#### WORK REQUEST:
From the first line to the last, write out the records exactly, leaving the pictures behind.
(EXERCISE DATA Opens)
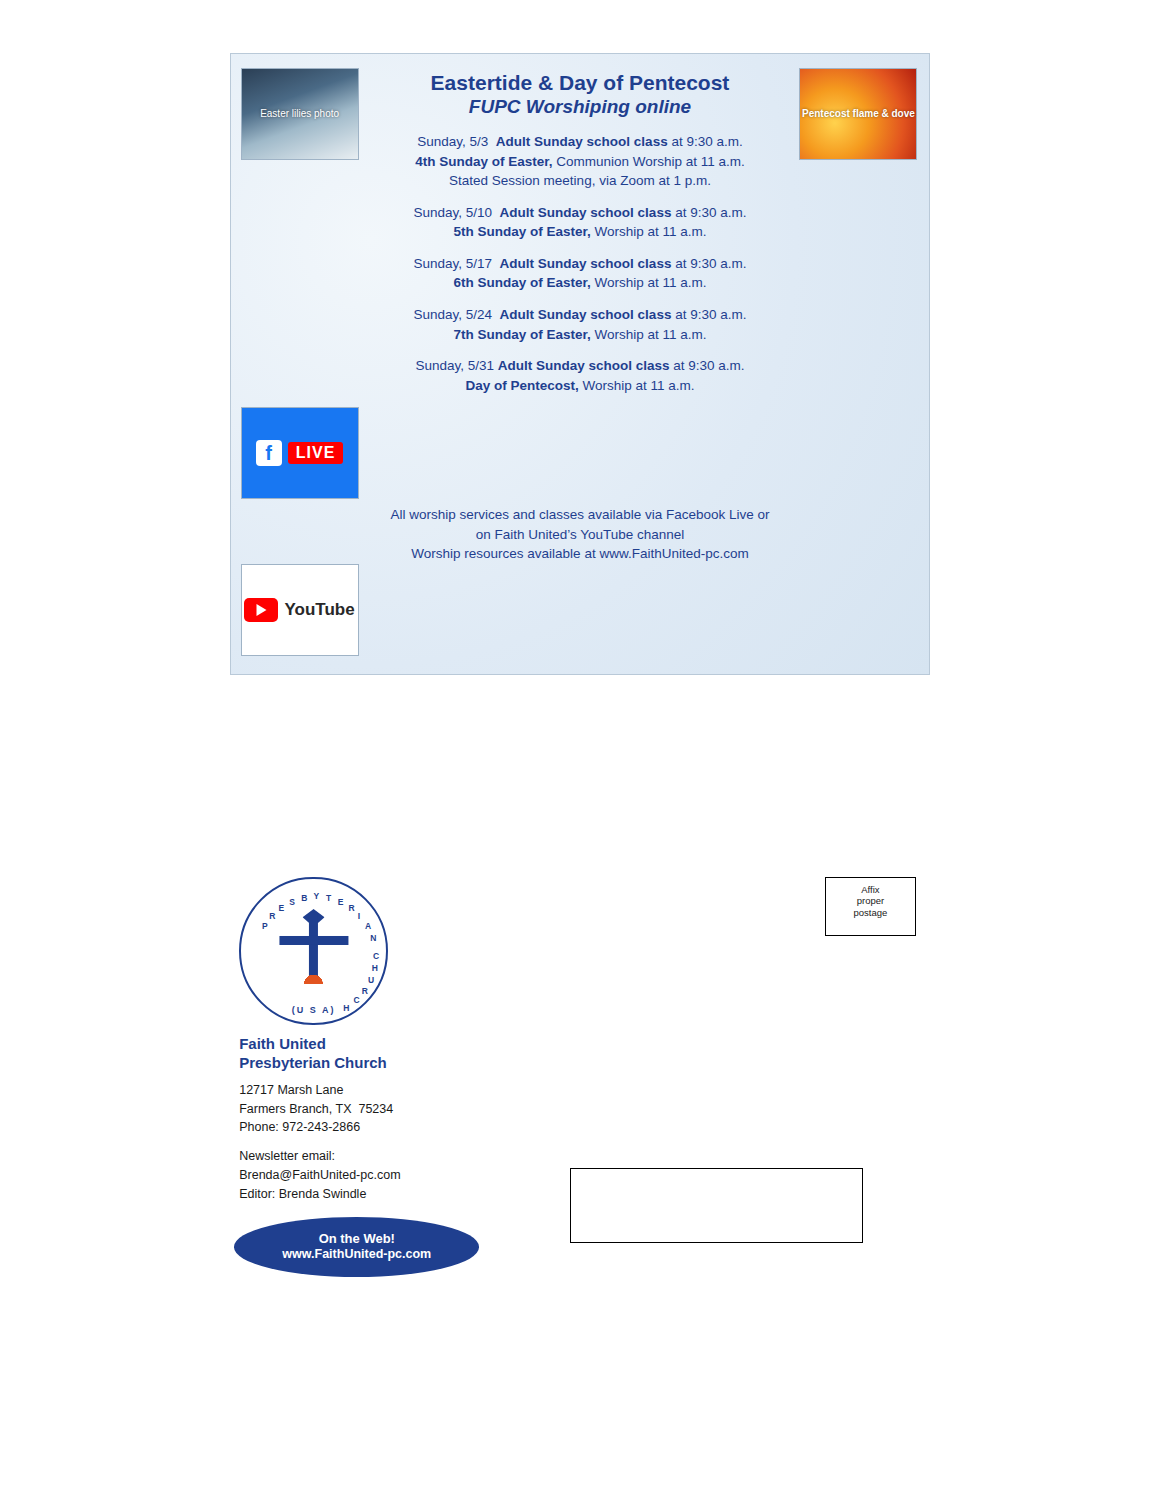Easter lilies photo
Eastertide & Day of Pentecost
FUPC Worshiping online
Sunday, 5/3 Adult Sunday school class at 9:30 a.m.
4th Sunday of Easter, Communion Worship at 11 a.m.
Stated Session meeting, via Zoom at 1 p.m.
Sunday, 5/10 Adult Sunday school class at 9:30 a.m.
5th Sunday of Easter, Worship at 11 a.m.
Sunday, 5/17 Adult Sunday school class at 9:30 a.m.
6th Sunday of Easter, Worship at 11 a.m.
Sunday, 5/24 Adult Sunday school class at 9:30 a.m.
7th Sunday of Easter, Worship at 11 a.m.
Sunday, 5/31 Adult Sunday school class at 9:30 a.m.
Day of Pentecost, Worship at 11 a.m.
Pentecost flame & dove
fLIVE
All worship services and classes available via Facebook Live or
on Faith United’s YouTube channel
Worship resources available at www.FaithUnited-pc.com
YouTube
Affix
proper
postage
P R E S B Y T E R I A N C H U R C H
(U S A)
Faith United
Presbyterian Church
12717 Marsh Lane
Farmers Branch, TX 75234
Phone: 972-243-2866
Newsletter email:
Brenda@FaithUnited-pc.com
Editor: Brenda Swindle
On the Web! www.FaithUnited-pc.com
(EXERCISE DATA Closes)
#### TASK RESPONSE:
Easter lilies photo
Eastertide & Day of Pentecost
FUPC Worshiping online
Sunday, 5/3 Adult Sunday school class at 9:30 a.m.
4th Sunday of Easter, Communion Worship at 11 a.m.
Stated Session meeting, via Zoom at 1 p.m.
Sunday, 5/10 Adult Sunday school class at 9:30 a.m.
5th Sunday of Easter, Worship at 11 a.m.
Sunday, 5/17 Adult Sunday school class at 9:30 a.m.
6th Sunday of Easter, Worship at 11 a.m.
Sunday, 5/24 Adult Sunday school class at 9:30 a.m.
7th Sunday of Easter, Worship at 11 a.m.
Sunday, 5/31 Adult Sunday school class at 9:30 a.m.
Day of Pentecost, Worship at 11 a.m.
Pentecost flame & dove
fLIVE
All worship services and classes available via Facebook Live or
on Faith United’s YouTube channel
Worship resources available at www.FaithUnited-pc.com
YouTube
Affix
proper
postage
P R E S B Y T E R I A N C H U R C H
(U S A)
Faith United
Presbyterian Church
12717 Marsh Lane
Farmers Branch, TX 75234
Phone: 972-243-2866
Newsletter email:
Brenda@FaithUnited-pc.com
Editor: Brenda Swindle
On the Web! www.FaithUnited-pc.com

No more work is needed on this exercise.